**Exercise objective:**
Don't include any picture when you restate the data word for word.

**Given material:**
***
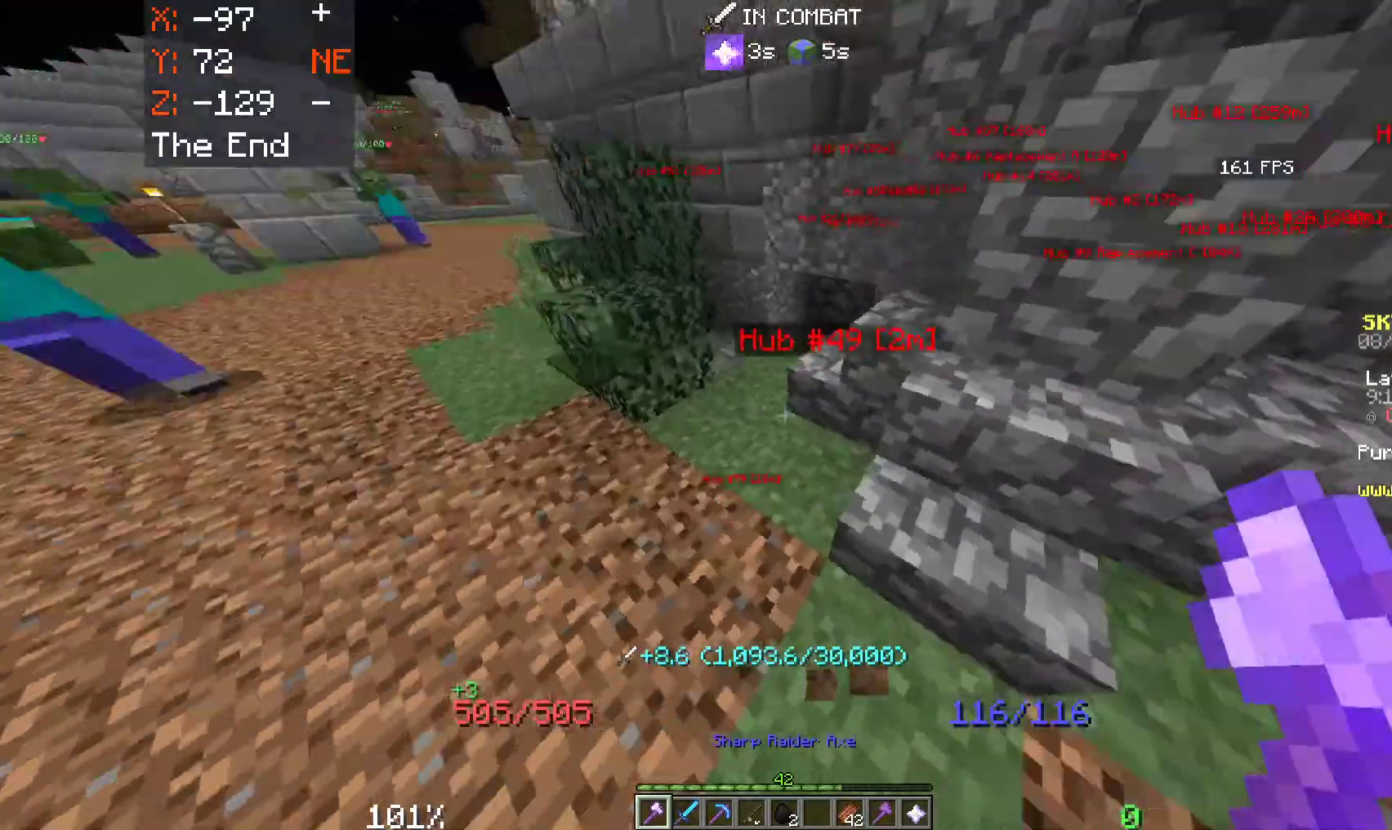
{"keys": ["a", "w"], "mouse": [], "events": [[33, "a", "down"], [216, "a", "up"], [250, "w", "up"], [383, "a", "down"], [483, "w", "down"]]}
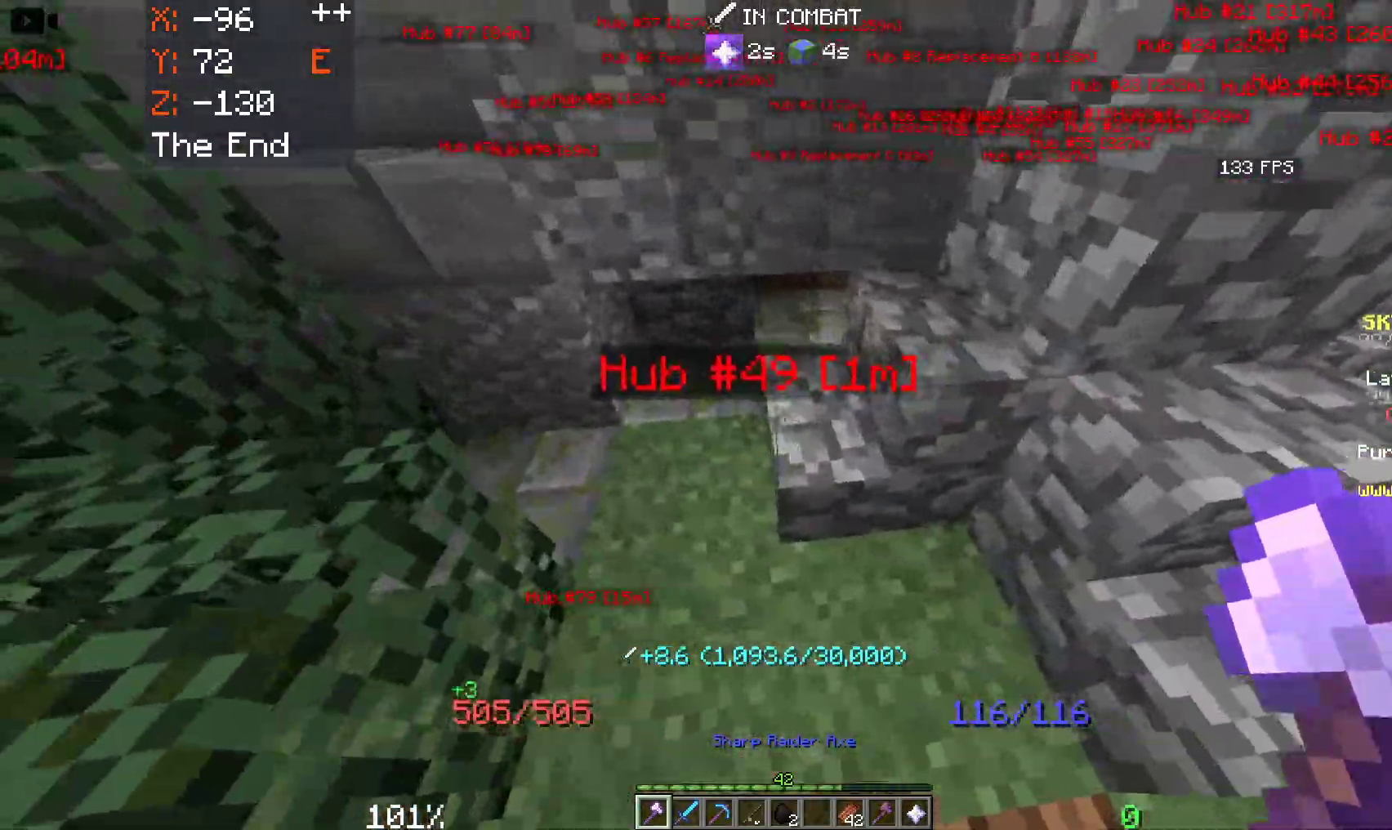
{"keys": [], "mouse": [], "events": [[100, "a", "up"], [150, "w", "up"], [266, "a", "down"], [483, "a", "up"]]}
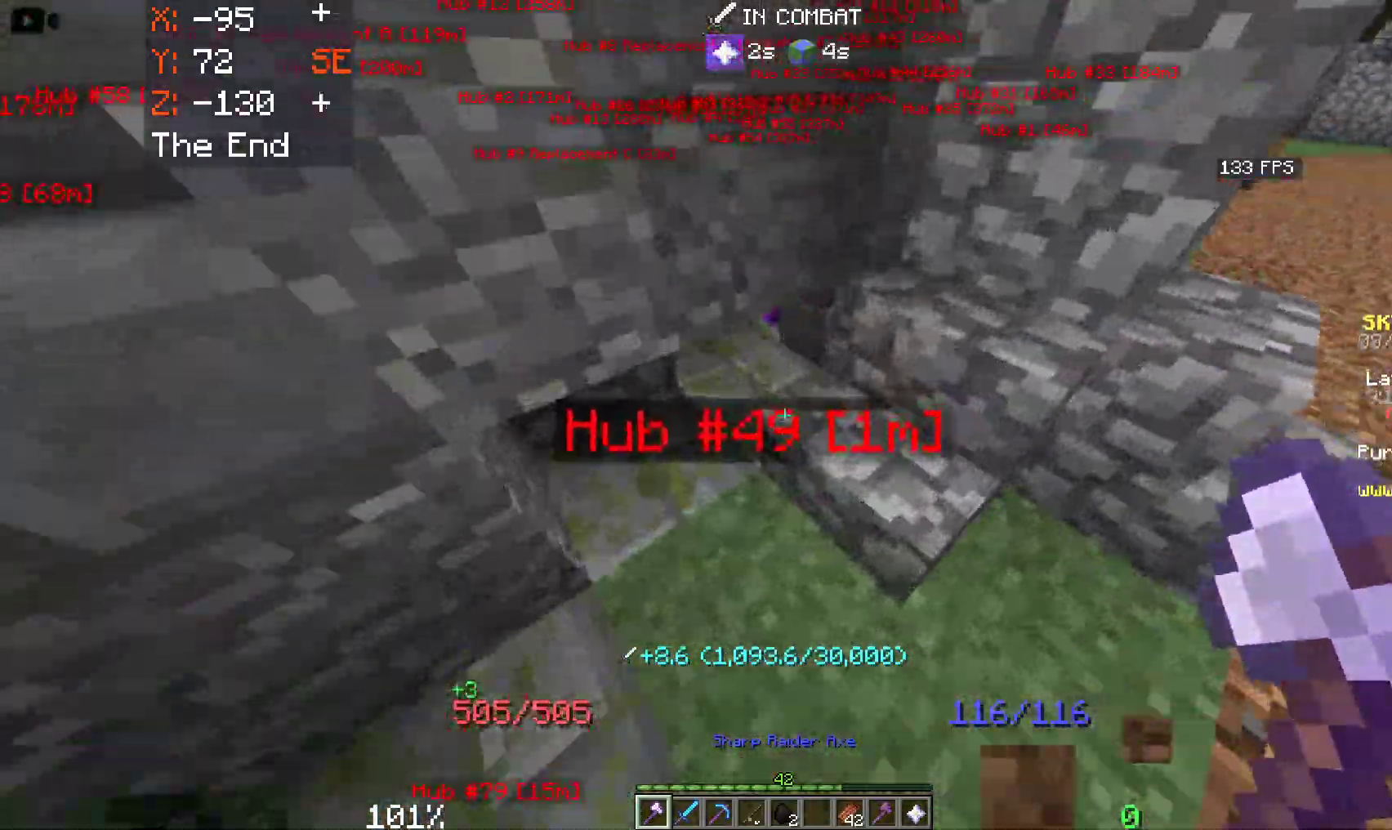
{"keys": [], "mouse": [], "events": []}
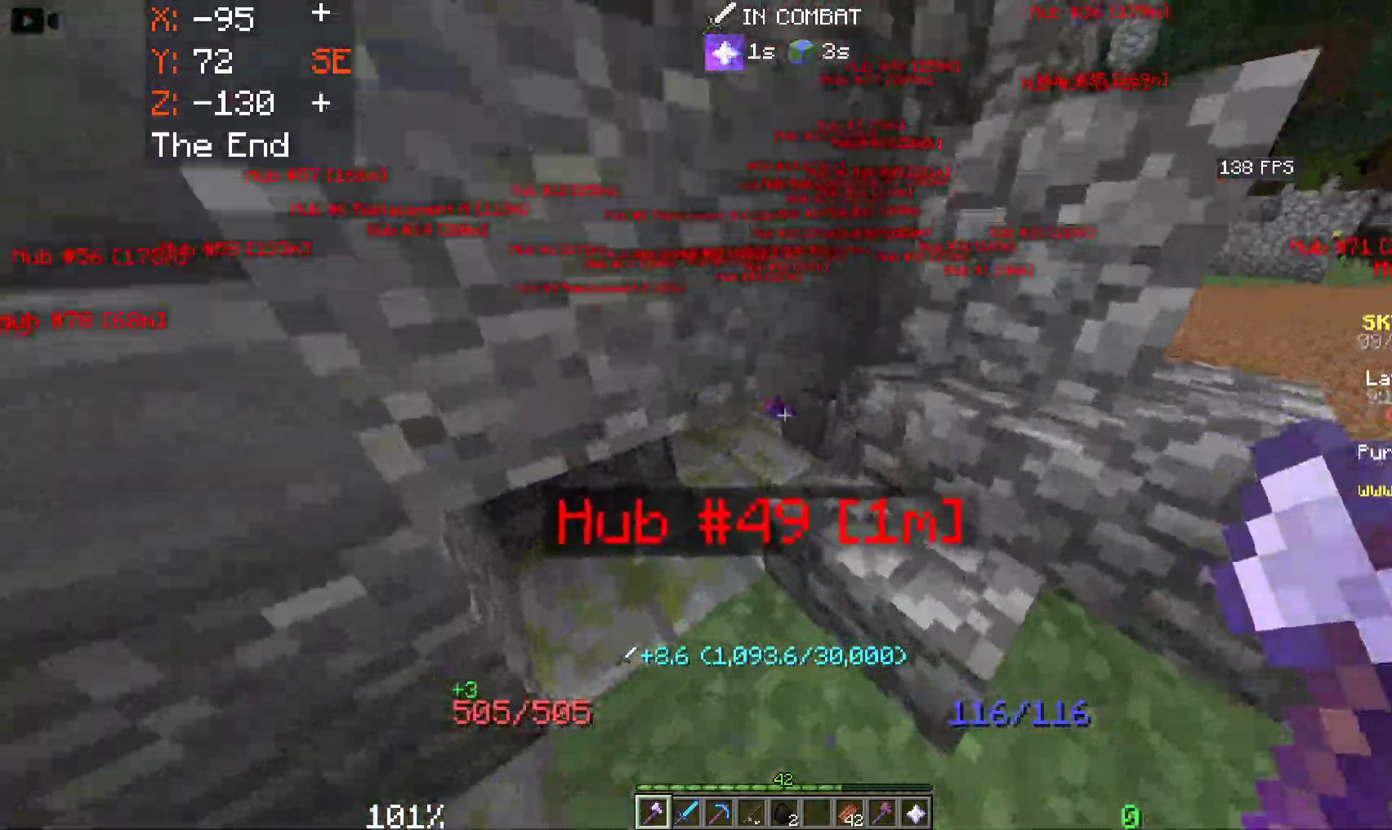
{"keys": [], "mouse": ["left"], "events": [[116, "mouse_left", "down"]]}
***
**Answer to this exercise:**
{"keys": ["a", "w"], "mouse": [], "events": [[33, "a", "down"], [216, "a", "up"], [250, "w", "up"], [383, "a", "down"], [483, "w", "down"]]}
{"keys": [], "mouse": [], "events": [[100, "a", "up"], [150, "w", "up"], [266, "a", "down"], [483, "a", "up"]]}
{"keys": [], "mouse": [], "events": []}
{"keys": [], "mouse": ["left"], "events": [[116, "mouse_left", "down"]]}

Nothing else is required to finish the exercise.